_EXTRACT PROVIDED_:
"""

# Hairdresser sinks



## gear junkie (Jun 20, 2008)

Anybody install one? The kind hairdresser use when they shampoo your hair. Any off the wall issues that are particular to that style?


----------



## ToUtahNow (Jul 19, 2008)

We use to have pretty good luck with Belvedere sinks.

Mark


----------



## gear junkie (Jun 20, 2008)

Anything odd about the installation that differs from regular sinks? Just looked at the website. Do they have hangers or do they have bolt through to support them?


----------



## 3KP (Jun 19, 2008)

My niece has her own shop bought a set up with sink and table all in one Plastic sink with hot/cold lever n sprayer . Installed easy what brand or cost have no clue!


----------



## Tankless (Jun 12, 2008)

I've installed a bunch like that. They were straight off the boat down at the docks in L.A. It was made like crap but looked good enough with a small price tag. They came with vac breakers and a flexable down spout!!




3KP said:


> My niece has her own shop bought a set up with sink and table all in one Plastic sink with hot/cold lever n sprayer . Installed easy what brand or cost have no clue!


----------



## drtyhands (Aug 16, 2008)

is this one going in a prvate home's garage.
if so you need to remember to shim the carboard cabinet to offset the slope of the floor:blink:

Your in California Ben,everyone's a hairdresser or nail tech.

Tell them to get the "Unit"(Many,many different ones) on site before you get there.They will show you specs on one then change their mind by the time the wall paint dries and your plumbing is now wrong.


----------



## TheMaster (Jun 12, 2009)

Be sure to protect against possible backflow on the hairbowl sinks. You'll need a hairtrap also. Most people buy the cheapest bowl and faucet they can....try not to let that happen.


----------



## SlickRick (Sep 3, 2009)

gear junkie said:


> Anything odd about the installation that differs from regular sinks? Just looked at the website. Do they have hangers or do they have bolt through to support them?


Most have hangers, some of the plastic ones need a set of legs in front for additional support.


----------



## TheMaster (Jun 12, 2009)

Some of them have brakets that mount to the wall and also the basket strainer goes through it as it attachs there also. Theres a threaded "foot" that adjusts the lip of the bowl so its level. I have found that on some,when you make the rim of the bowl level from fron to back it holds water.....so i had to re adjust the foot to get it to drain proper and not hold alittle water toward the front of the POS. So the front of the bowls are kicked upward. Most of the parts are all foreign made,like the mount on top vaccum breakers and if the hose gets caught under the top of the vaccum breaker,it will just snap off. The nounting bracket for the vaccum breaker assembly is garbage too...I had to make my own out of a piece of 1/2" copper flattened out. I drilled a hole in the flattened copper cut to the proper lenght and tapped it for the proper screw thread. I hope they supply you with better equipment that what I installed. I was just selling labor on this particular job I'm describing and boy did they pay....it took alot of time. I advised them of this as the job progressed,they agreed to never buy those again. I suggest a cabinet style hairbowl that does not hang on the wall with a Delta hairbowl faucet.

"""

_DIRECTIVES_:
• 1. List each distinct username that appears as a post header in the hairdresser sink thread.
• 2. Reproduce the hairdresser sink thread between "Tell them to" and "let that happen.", inclusive.

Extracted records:
"""

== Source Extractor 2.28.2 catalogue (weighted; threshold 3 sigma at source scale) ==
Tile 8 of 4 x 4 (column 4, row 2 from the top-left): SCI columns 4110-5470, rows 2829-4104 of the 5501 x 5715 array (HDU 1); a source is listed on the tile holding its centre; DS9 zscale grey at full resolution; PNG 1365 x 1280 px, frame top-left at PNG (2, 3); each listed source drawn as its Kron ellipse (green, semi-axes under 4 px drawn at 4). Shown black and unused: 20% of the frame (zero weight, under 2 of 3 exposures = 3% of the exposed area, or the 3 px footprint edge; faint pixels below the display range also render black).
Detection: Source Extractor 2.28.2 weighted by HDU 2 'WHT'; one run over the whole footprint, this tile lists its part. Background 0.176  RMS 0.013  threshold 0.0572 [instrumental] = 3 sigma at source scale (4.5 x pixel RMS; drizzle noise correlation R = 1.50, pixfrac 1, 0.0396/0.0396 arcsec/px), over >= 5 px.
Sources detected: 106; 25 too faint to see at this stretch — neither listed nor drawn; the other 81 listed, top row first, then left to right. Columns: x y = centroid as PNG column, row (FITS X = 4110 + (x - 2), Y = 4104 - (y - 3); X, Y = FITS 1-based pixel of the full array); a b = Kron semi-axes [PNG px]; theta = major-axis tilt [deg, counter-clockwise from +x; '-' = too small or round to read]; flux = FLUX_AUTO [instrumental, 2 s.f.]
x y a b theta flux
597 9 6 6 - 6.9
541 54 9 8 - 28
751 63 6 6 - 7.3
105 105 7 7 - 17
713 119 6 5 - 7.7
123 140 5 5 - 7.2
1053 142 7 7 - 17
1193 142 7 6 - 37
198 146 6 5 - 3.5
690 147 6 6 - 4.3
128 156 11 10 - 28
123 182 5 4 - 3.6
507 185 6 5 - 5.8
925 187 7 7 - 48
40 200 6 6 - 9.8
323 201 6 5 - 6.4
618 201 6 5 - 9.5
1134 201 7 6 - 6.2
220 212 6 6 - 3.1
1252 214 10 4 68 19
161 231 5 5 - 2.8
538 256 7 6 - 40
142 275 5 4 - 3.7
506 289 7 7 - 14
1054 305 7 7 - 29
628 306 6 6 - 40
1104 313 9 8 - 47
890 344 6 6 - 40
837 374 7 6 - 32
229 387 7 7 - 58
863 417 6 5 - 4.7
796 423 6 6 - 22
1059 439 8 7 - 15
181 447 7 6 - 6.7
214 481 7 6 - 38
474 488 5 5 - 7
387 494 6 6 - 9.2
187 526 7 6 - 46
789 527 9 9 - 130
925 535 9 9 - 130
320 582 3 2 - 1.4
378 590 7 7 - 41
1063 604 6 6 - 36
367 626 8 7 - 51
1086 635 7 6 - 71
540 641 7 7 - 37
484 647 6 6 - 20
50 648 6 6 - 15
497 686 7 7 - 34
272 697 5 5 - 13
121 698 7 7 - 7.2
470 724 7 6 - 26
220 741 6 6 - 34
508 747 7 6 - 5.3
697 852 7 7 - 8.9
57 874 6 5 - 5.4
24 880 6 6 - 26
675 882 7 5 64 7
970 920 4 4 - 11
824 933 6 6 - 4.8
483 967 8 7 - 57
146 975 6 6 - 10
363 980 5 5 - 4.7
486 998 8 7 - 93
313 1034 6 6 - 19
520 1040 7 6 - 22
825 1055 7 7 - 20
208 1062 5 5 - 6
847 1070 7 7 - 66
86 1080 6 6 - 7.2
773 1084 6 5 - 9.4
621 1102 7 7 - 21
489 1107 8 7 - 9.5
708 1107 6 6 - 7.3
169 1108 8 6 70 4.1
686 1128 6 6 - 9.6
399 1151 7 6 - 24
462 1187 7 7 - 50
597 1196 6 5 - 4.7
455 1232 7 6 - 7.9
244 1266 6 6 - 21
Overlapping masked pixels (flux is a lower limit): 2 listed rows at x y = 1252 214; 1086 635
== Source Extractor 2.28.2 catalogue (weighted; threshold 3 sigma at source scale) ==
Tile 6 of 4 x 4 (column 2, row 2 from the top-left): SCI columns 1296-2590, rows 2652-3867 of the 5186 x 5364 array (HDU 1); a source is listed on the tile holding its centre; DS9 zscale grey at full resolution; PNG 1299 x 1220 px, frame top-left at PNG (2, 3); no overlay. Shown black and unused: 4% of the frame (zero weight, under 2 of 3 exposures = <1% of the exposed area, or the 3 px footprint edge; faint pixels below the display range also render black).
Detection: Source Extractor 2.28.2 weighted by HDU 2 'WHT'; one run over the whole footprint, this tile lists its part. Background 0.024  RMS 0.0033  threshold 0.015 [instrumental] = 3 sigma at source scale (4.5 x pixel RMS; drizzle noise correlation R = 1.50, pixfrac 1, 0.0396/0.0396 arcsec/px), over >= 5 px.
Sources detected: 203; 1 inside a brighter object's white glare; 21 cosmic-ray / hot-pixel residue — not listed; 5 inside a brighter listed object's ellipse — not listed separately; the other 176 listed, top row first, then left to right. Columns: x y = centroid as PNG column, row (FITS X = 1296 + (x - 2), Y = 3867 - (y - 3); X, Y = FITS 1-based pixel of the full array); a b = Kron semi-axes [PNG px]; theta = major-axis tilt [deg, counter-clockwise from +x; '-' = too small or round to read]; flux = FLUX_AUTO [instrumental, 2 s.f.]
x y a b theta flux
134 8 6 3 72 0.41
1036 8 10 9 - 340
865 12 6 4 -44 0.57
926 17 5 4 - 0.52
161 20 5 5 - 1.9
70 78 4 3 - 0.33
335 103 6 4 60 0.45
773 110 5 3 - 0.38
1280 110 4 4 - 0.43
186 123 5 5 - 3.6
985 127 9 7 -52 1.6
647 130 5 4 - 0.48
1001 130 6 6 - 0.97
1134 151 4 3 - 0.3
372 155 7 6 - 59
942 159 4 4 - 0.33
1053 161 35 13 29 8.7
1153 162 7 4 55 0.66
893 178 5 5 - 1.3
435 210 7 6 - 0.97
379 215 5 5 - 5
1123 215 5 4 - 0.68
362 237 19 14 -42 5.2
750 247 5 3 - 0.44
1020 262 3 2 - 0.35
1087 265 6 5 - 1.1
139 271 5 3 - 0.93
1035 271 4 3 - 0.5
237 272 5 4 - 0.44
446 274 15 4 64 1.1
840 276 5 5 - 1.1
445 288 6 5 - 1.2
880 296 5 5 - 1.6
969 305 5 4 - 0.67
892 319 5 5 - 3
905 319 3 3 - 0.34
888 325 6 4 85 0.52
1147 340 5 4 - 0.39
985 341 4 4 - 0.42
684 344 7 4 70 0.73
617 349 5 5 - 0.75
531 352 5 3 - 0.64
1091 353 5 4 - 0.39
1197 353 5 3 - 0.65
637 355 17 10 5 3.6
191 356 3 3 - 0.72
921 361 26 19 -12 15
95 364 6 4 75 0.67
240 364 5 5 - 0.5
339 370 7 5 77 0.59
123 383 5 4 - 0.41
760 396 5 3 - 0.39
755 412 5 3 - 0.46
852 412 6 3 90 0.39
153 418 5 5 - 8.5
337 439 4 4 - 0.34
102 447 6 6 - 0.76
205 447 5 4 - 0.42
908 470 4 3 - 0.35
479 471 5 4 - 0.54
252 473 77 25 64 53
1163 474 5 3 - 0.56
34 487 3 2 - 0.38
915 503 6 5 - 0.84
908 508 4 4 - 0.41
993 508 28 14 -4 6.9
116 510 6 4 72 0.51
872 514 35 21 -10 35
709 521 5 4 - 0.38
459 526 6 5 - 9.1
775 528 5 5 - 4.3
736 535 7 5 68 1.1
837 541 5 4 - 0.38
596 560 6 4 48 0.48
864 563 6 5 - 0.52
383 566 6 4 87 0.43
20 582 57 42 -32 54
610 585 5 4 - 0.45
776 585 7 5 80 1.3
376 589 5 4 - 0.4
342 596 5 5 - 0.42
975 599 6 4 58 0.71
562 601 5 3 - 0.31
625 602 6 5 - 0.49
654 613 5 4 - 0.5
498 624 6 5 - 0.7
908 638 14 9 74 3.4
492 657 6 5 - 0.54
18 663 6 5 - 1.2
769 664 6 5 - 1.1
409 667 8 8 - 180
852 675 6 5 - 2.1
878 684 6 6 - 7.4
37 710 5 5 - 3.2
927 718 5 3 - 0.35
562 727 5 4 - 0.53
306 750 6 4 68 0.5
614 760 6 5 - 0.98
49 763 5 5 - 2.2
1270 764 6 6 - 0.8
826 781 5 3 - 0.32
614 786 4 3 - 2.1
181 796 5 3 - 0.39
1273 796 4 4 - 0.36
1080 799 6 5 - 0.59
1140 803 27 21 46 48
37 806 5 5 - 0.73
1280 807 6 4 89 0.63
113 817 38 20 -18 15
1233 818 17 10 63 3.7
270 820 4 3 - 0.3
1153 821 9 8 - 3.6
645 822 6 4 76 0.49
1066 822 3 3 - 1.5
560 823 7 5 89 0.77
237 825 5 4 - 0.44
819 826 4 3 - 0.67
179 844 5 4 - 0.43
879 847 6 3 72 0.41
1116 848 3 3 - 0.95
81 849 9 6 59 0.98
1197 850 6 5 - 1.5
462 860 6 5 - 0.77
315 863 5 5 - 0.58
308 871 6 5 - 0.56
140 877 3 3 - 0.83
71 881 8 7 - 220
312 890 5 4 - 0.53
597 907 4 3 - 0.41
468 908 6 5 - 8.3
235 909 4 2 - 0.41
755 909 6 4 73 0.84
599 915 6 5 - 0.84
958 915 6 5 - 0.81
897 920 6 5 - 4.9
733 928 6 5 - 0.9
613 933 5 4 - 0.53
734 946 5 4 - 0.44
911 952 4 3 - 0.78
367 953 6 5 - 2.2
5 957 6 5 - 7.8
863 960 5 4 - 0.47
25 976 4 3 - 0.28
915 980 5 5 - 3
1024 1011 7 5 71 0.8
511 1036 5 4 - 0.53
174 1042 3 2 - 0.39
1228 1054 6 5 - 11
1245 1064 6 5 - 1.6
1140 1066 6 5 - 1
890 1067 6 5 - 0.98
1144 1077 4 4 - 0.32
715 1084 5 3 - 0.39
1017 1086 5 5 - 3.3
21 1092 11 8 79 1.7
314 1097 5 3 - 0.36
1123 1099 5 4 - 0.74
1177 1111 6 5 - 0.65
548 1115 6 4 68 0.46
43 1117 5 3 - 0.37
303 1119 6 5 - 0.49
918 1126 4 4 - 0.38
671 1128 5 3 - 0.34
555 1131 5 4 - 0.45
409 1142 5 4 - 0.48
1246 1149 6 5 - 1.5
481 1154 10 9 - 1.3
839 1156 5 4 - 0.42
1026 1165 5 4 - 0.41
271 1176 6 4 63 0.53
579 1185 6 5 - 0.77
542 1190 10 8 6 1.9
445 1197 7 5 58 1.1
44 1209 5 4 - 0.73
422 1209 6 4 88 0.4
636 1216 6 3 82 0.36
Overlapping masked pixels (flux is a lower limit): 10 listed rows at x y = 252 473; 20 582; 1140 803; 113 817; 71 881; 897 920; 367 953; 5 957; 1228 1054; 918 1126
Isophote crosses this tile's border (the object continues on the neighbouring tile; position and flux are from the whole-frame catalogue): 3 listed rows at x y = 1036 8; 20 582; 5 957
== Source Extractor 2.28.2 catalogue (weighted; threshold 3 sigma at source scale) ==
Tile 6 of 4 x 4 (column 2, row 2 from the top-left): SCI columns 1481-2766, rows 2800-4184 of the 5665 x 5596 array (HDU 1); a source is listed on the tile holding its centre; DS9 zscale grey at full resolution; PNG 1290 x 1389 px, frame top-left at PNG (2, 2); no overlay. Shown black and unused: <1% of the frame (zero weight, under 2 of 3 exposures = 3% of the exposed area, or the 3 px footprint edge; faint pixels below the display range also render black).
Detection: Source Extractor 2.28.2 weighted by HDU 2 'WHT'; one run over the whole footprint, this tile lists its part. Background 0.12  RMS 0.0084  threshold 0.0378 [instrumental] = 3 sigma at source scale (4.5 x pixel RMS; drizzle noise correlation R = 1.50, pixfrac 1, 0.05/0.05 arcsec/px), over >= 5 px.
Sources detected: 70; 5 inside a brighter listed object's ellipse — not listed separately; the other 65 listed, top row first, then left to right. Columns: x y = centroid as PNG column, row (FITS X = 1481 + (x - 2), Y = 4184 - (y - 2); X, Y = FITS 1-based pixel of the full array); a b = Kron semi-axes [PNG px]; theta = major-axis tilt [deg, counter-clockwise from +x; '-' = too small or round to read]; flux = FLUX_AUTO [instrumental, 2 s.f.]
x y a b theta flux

"""

_RESPONSES PER TASK_:
• 1. gear junkie, ToUtahNow, 3KP, Tankless, drtyhands, TheMaster, SlickRick

• 2.
Tell them to get the "Unit"(Many,many different ones) on site before you get there.They will show you specs on one then change their mind by the time the wall paint dries and your plumbing is now wrong.


----------



## TheMaster (Jun 12, 2009)

Be sure to protect against possible backflow on the hairbowl sinks. You'll need a hairtrap also. Most people buy the cheapest bowl and faucet they can....try not to let that happen.